Tyler Roberts | Opinion Assistant Editor

When celebrities fall into drugs and alcohol, party with prostitutes and wind up in jail, we usually feel remorse for their wicked ways and hope for a triumphant, sober return. Their fall from grace is a pity; however, Charlie Sheen has proven that when people fall, it can sometimes be funny.

Sheen’s antics and wildly erratic behavior have catapulted him to the status of an icon for the Hollywood party scene. Newspapers, blogs, radio and Twitter have all served as mediums through which Mr. Sheen broadcasts his message. Whether you find his actions crass and mentally unstable or hilarious and ingenious, Charlie has one thing to tell you: he is Winning.

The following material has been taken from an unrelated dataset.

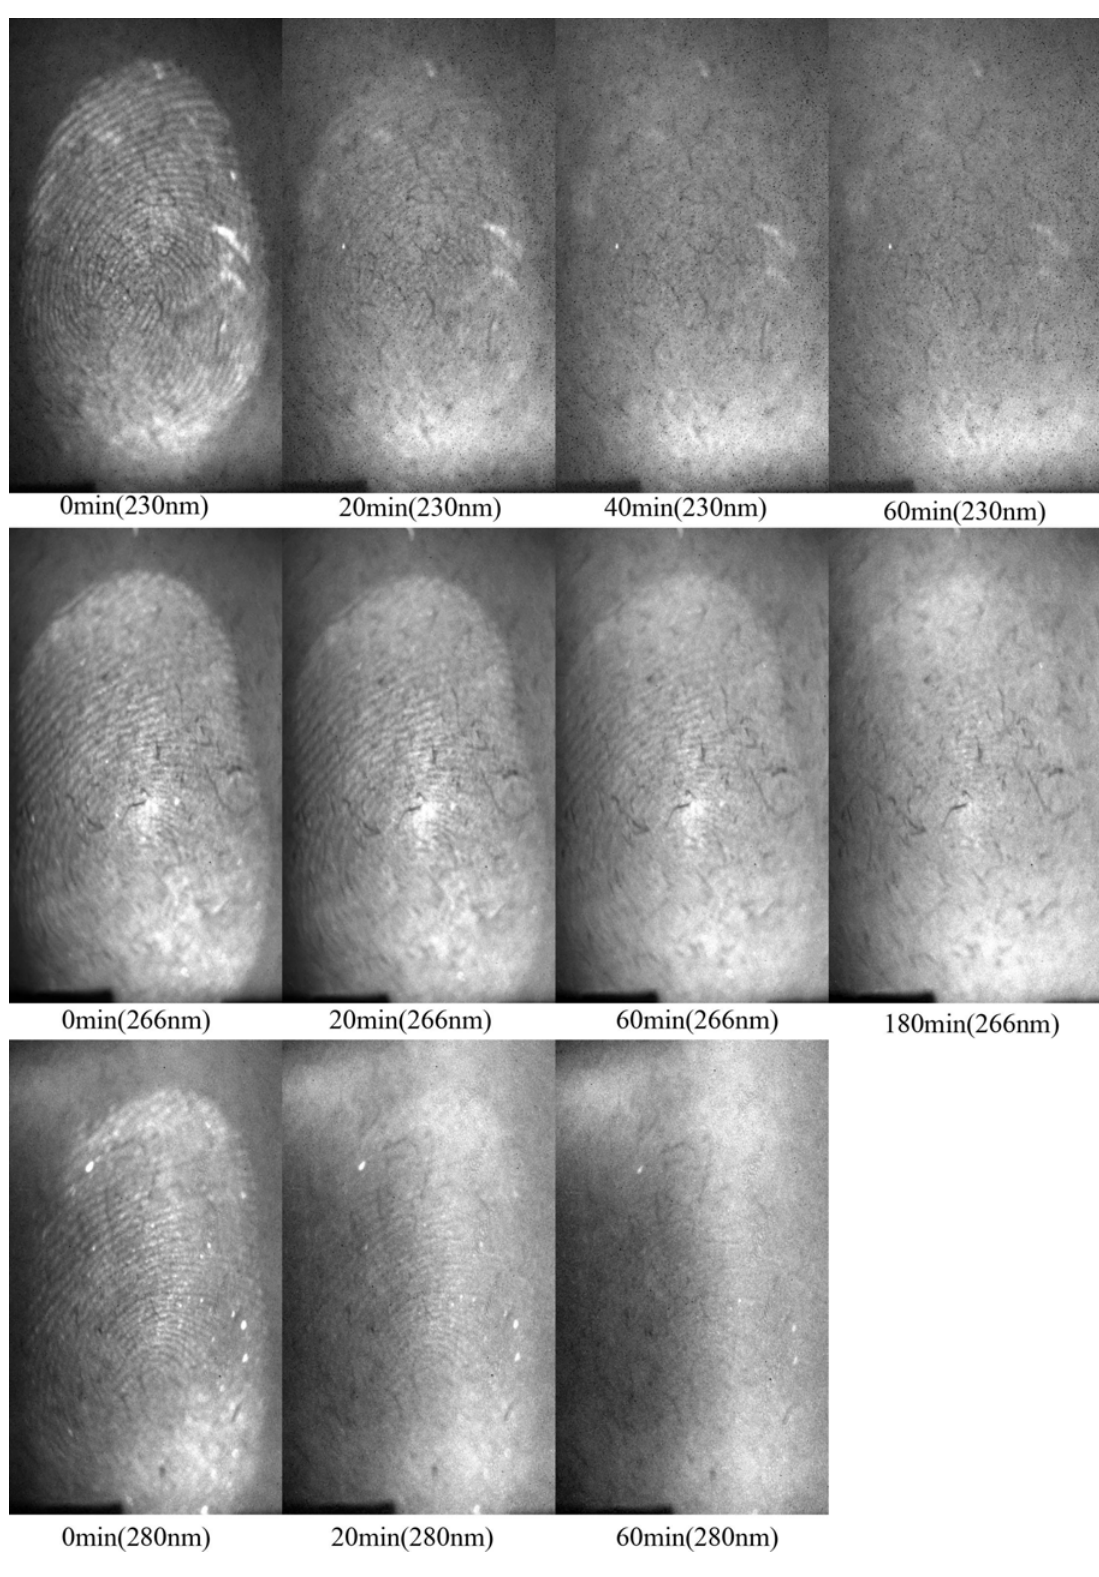
FIGURE 6. Time variation of fluorescence images of fingerprints on a HG white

What does this mean exactly? Well, I’m really not sure either. After an embarrassing arrest and subsequent firing from the show “Two and a Half Men,” it appears that Mr. Sheen is anything but winning. Take another look, though. Sheen has a large following on Twitter, a book deal, and is launching a comedy tour this year, all of which have stemmed from his fall from grace.

What is even more interesting is Sheen’s lack of remorse throughout this ordeal. When most would feel shame, Sheen feels pride. Mr. Sheen boasts his rock star status and embraces the infamy that accompanies his actions. Not once does he say that his drug induced antics were wrong. In an ABC interview, he said that his parties put Keith Richards’ and Frank Sinatra’s to shame, smiling and laughing all the while.

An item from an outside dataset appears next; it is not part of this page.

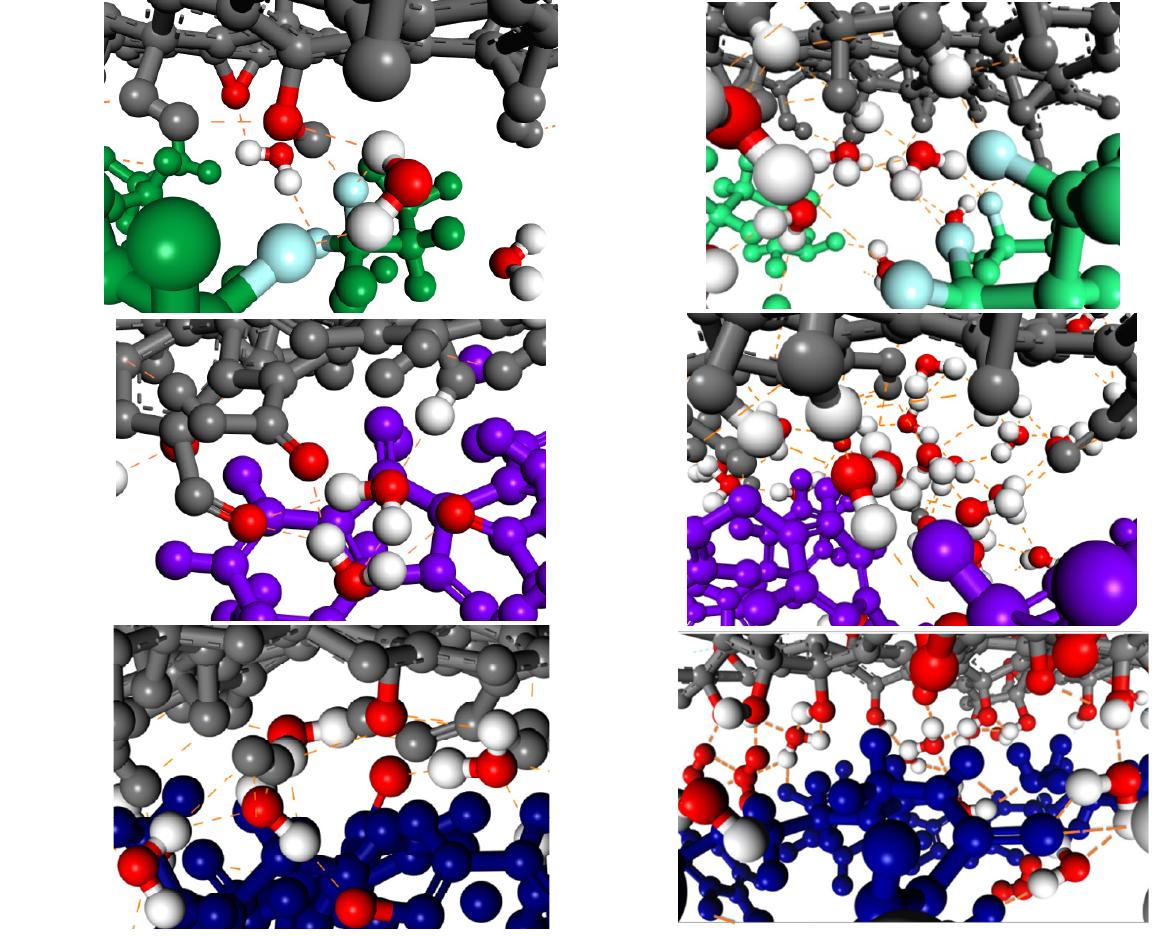
Figure 4. Examples of hydrogen bonds between polymer–water–GO in the lower layer of GO at the beginning of the simulation (left column) and at the end (right column). GO in colored in gray, PAI in purple, PVDF in green, and crosslinked PAI in blue. Some atom types are colored differently in order to highlight their atom type: oxygen in red, hydrogen in white, fluorine in light blue. The orange dotted line represents the hydrogen bonds.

Sheen isn’t seeking medical attention, he isn’t going to rehab and he isn’t giving an apology. Every time a celebrity stumbles, we expect them to pick themselves up and save face by checking into rehab. We want a moral come back. We want to preserve an American set of values. Even Tiger Woods went to rehab for being a sex addict (Winning!).

Charlie Sheen is taking a different approach: honesty. He is not apologizing for who he is, and why should he? Sheen is a wild animal. He has tiger blood, and he cannot be tamed. People claim that he is bipolar, he says he is bi-winning. People say that he should go to rehab; Sheen says he can quit on his own terms. There are even those bold enough to suggest that Sheen needs medication, and Sheen responds, “Why? So I can be like everyone else? No way.”

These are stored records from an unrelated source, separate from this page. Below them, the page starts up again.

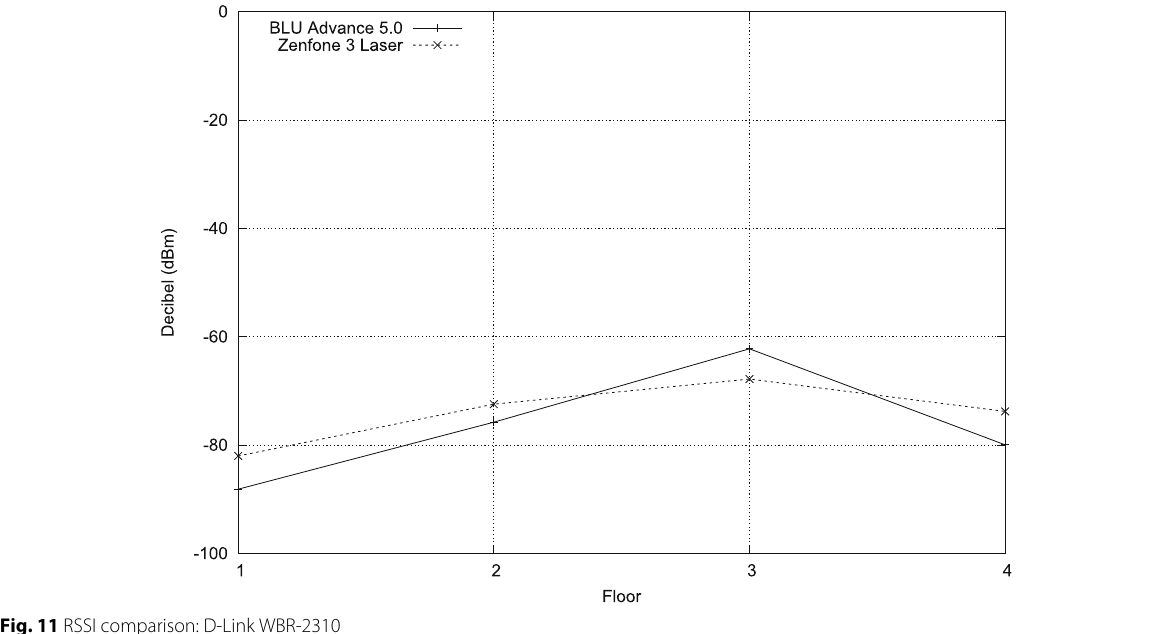
Fig. 11 RSSI comparison: D-Link WBR-2310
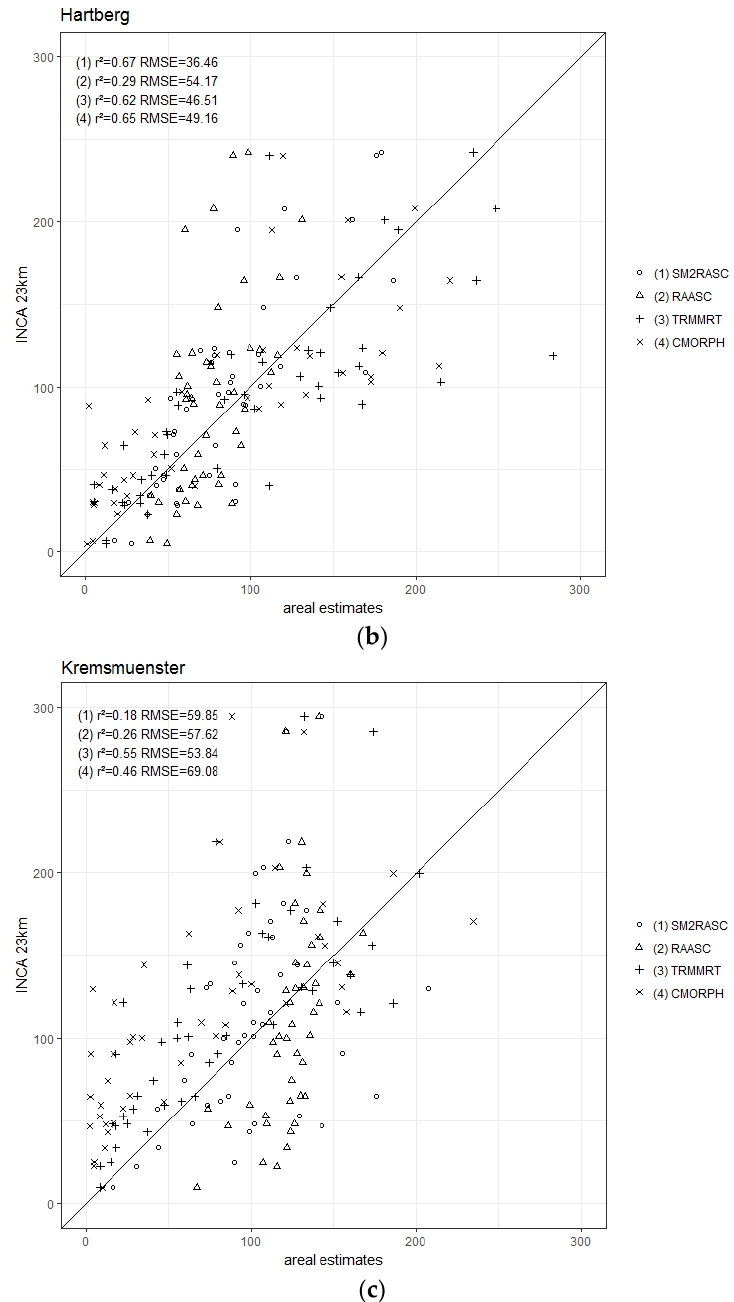
Figure 4. Monthly rainfall differences between INCA 23km and SM2R ASC , RA ASC , TRMMRT and CMORPH, respectively, for the period March until July 2007–2015 in ( a ) Groß-Enzersdorf; ( b ) Hartberg; ( c ) Kremsmünster.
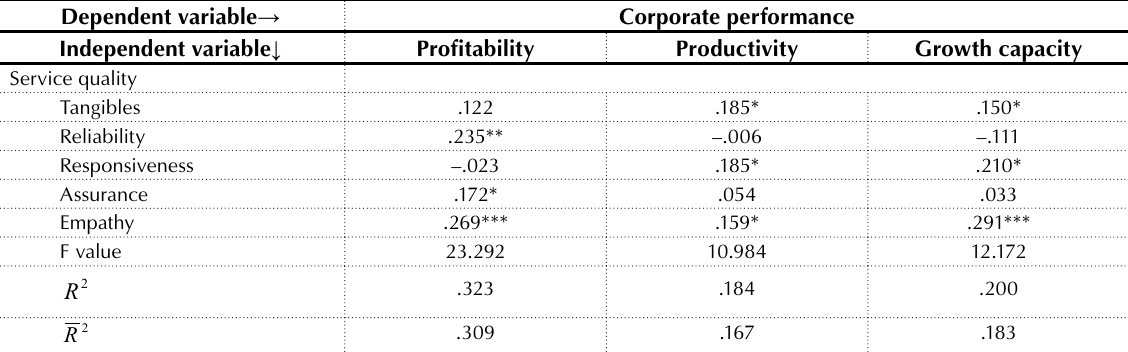
Data source: self-organized in this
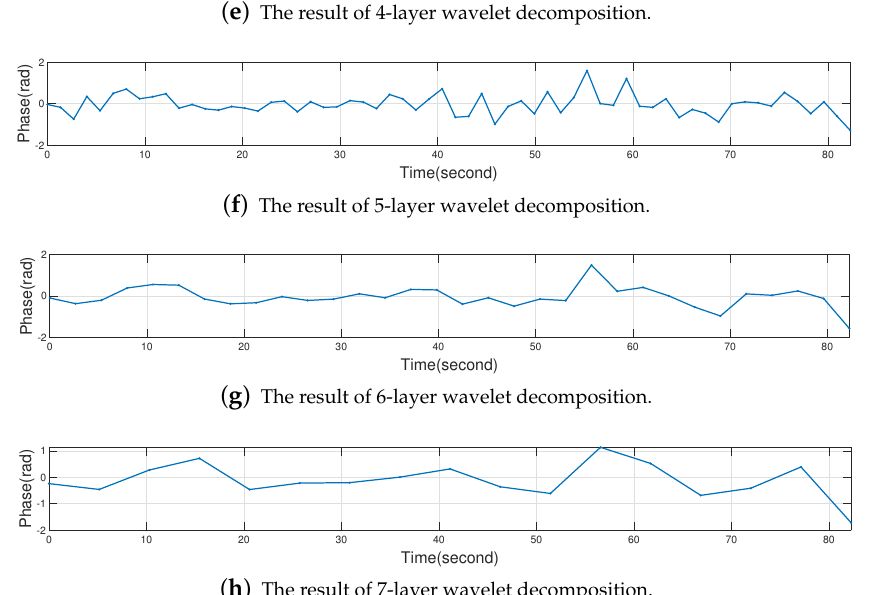
( e ) The result of 4-layer wavelet decomposition.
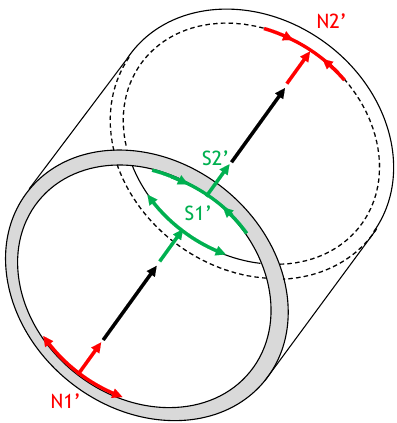
Figure 3. SCP, two imaginary saddle–node combination for a portion of cylindrical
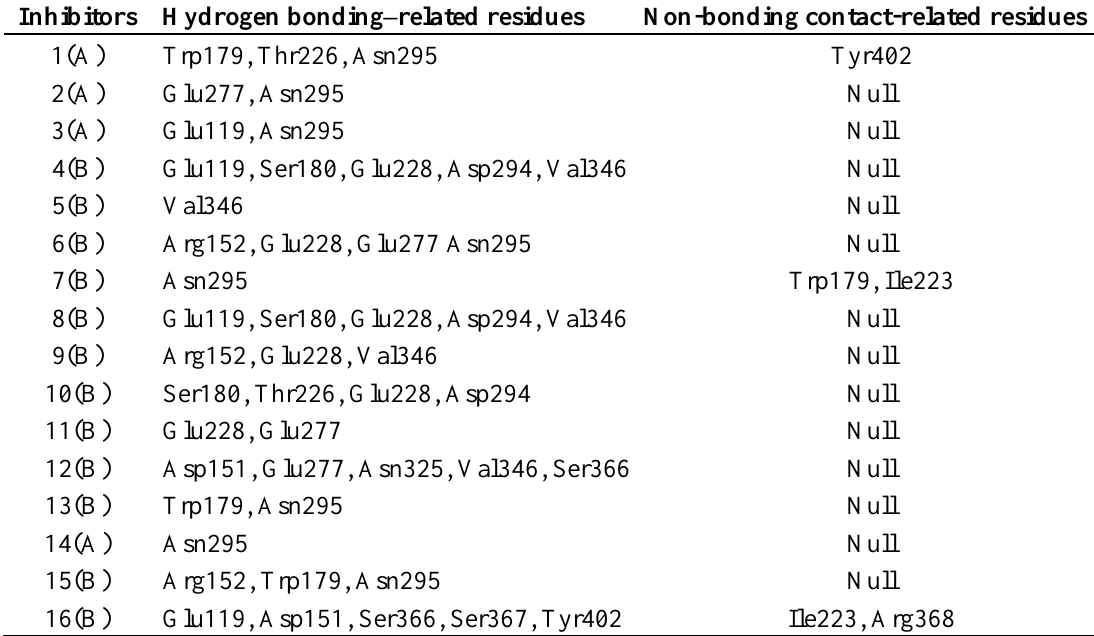
Table 1. Important results: Important residues of the 2009 H1N1 neuraminidase from the molecular docking and molecular dynamics (MD)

In the case of Charlie Sheen, we are presented with a man of extraordinary oddness. His mind is like a train moving a million miles per hour, teetering on the rails of comedy and insanity. To Sheen, drugs are not a problem, they are friends. His real friends consist of an impressive list of radical people. He is the highest-paid television actor and is at the top of his career. Not to mention that the ratings of “Two and a Half Men” have soared since his arrest. He parties like a rock star and is shameless in his approach to his “passion.” All in all, he is winning.